Population-based biobank for analyzing the frequencies of clinically relevant DNA markers in the Russian population: bioinformatic aspects

Abstract
One of the tasks of population-based biobanks is to determine the frequencies of clinically relevant genetic polymorphisms in the population. The population of Russia is very heterogeneous both ethnically and genetically. Therefore, the frequencies of genetic markers are in demand not in one sample, but in a series of samples reflecting the heterogeneity of the gene pool of different peoples and regions.Aim. To divide the population of Russia and neighboring countries into population groups meeting certain conditions, as well as having a representative sample in existing data and biobanks.Material and methods. We developed a method for combining populations into larger groups with maintaining intragroup homogeneity based on the principal components analysis with K-means clustering, followed by refinement of clustering for higher homogeneity and a more equal distribution of group sizes using FST distances. The technology has been adjusted using the example of the Biobank of Northern Eurasia. Therefore, the material was the genome-wide data on 4.5 million genetic markers for 1,883 samples representing 247 populations of Russia and neighboring countries from this biobank. The developed approach, the resulting set of populations and related map can be applied for other collections of biomaterials from Russian populations.Results.

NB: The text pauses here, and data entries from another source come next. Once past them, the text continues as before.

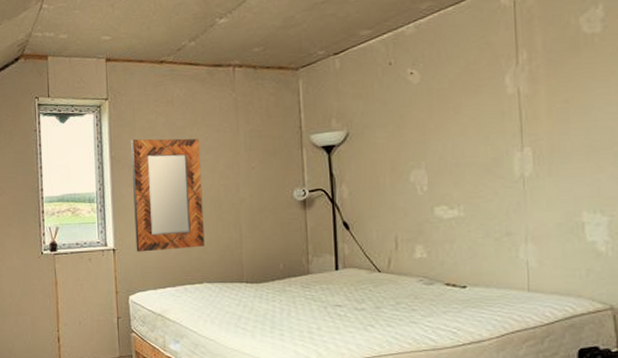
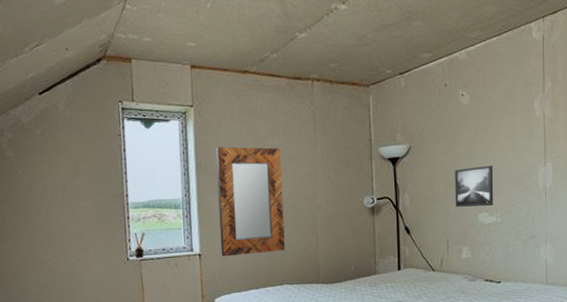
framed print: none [403,151,455,199] -> present [455,165,494,207]

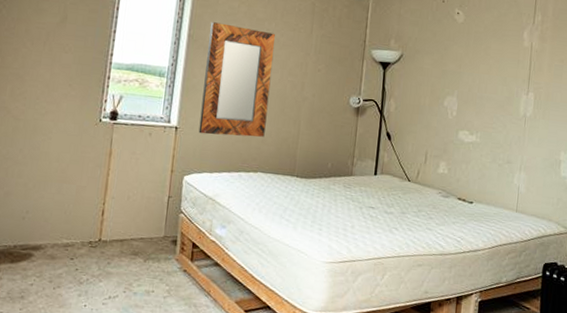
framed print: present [455,165,494,207] -> none [438,84,479,125]

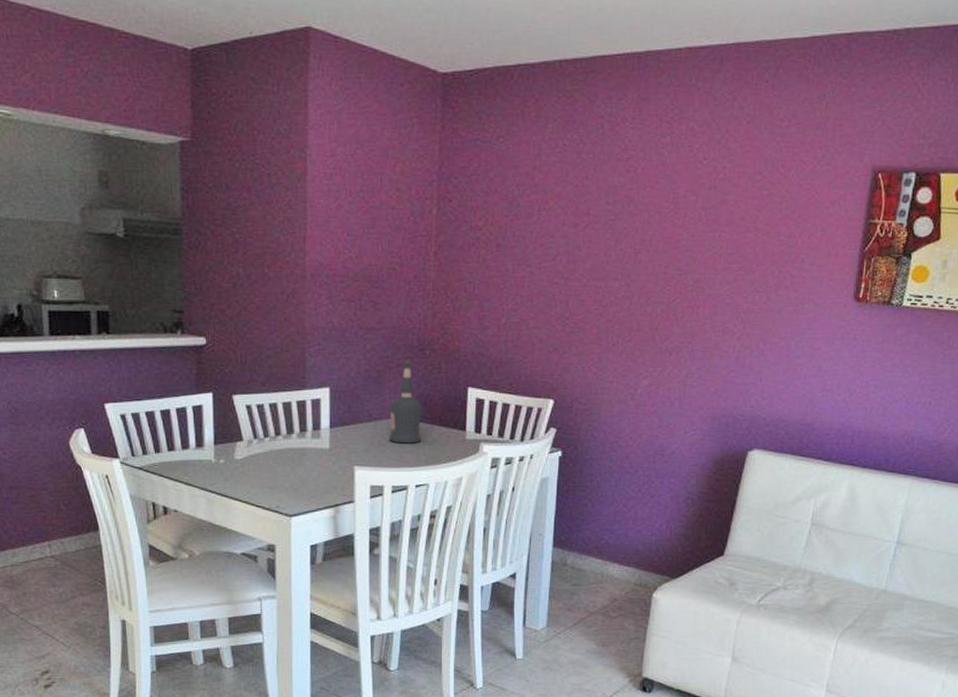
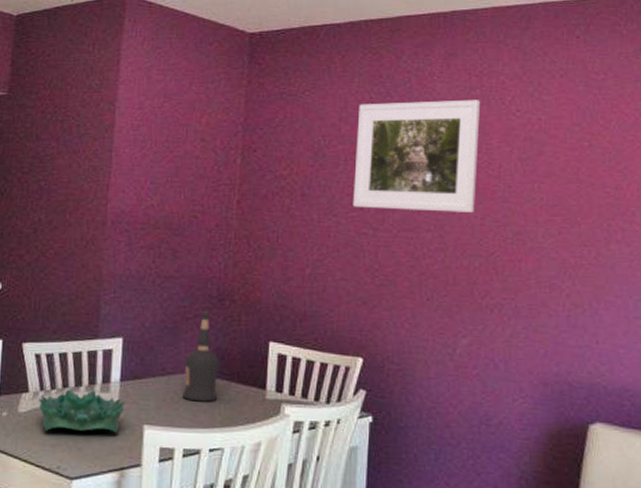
decorative bowl: none [253,436,336,475] -> present [39,389,125,433]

Application of this approach made it possible to divide the entire population of Russia and neighboring countries into 29 ethnogeographic groups, characterized by relative genetic homogeneity. This set of populations is recommended as a baseline for population screenings to identify the frequency of any genetic markers among the population of Russia. A map has been constructed showing the division of population into 29 ethnogeographic areas.Conclusion. On the basis of a reliable genome-wide data, the zoning of gene pool of the Russian population was carried out. We identified ethnogeographic groups with intergroup contrasting allele frequencies, but at the same time with relatively homogeneous intragroup parameters. The resulting map and register of groups can be used in population genetic, medical genetic and pharmacogenetic studies.